:: Requirement ::
Report every line of the records that contains the word "Mallorca".
** Opening Data extracts block **
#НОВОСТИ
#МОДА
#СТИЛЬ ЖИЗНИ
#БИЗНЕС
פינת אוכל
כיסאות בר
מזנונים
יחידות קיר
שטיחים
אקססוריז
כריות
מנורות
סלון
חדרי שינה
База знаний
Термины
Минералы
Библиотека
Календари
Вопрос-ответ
** Closing Data extracts block **
** Opening Data extracts block **
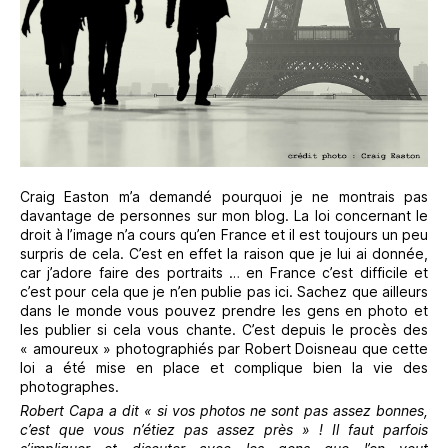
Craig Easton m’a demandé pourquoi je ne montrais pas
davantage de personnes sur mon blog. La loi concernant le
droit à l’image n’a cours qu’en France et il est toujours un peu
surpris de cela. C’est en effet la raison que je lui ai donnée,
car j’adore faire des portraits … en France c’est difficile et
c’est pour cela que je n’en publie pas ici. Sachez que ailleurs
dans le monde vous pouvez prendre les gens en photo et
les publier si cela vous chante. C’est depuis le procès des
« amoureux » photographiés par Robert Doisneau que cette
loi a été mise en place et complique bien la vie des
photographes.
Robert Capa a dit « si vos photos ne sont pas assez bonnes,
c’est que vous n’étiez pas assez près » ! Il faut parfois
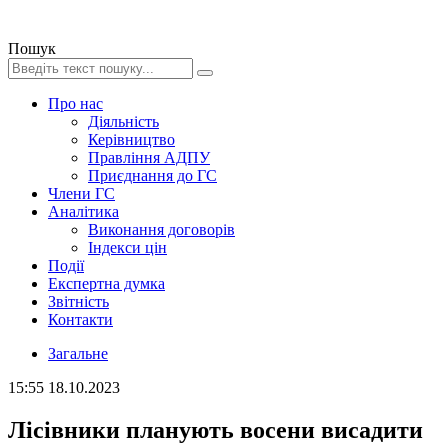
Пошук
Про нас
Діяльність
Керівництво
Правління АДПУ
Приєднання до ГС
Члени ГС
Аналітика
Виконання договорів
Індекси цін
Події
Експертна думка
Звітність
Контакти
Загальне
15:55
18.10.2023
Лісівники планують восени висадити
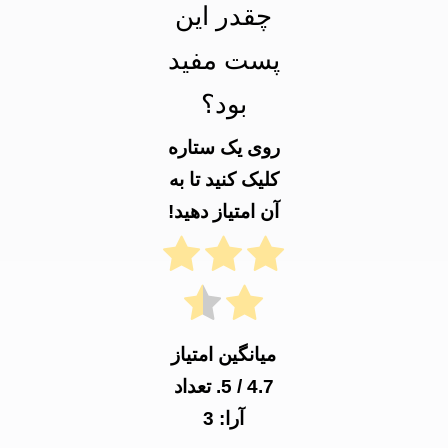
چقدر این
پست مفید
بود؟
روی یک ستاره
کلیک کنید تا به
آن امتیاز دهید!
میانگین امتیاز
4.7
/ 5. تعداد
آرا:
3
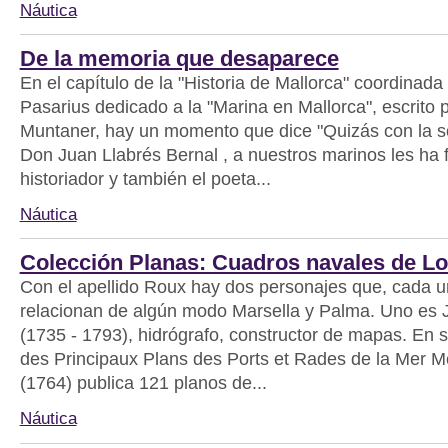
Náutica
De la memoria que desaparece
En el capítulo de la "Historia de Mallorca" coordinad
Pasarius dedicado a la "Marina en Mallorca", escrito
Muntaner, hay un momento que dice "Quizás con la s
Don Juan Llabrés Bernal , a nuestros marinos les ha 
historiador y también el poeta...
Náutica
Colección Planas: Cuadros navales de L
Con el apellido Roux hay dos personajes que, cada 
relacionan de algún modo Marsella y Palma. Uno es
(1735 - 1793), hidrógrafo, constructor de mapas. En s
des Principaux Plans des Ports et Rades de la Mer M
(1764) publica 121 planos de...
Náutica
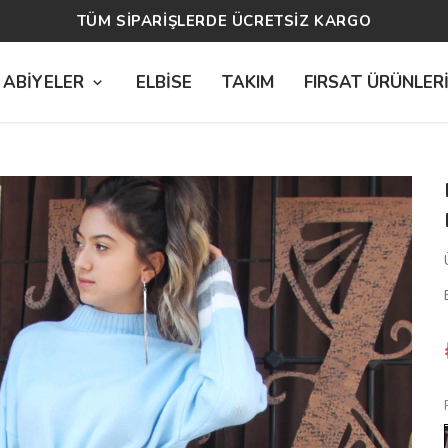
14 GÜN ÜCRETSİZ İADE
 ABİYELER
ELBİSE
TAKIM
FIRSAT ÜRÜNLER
** Closing Data extracts block **
:: Expected answer ::
En el capítulo de la "Historia de Mallorca" coordinad
Pasarius dedicado a la "Marina en Mallorca", escrito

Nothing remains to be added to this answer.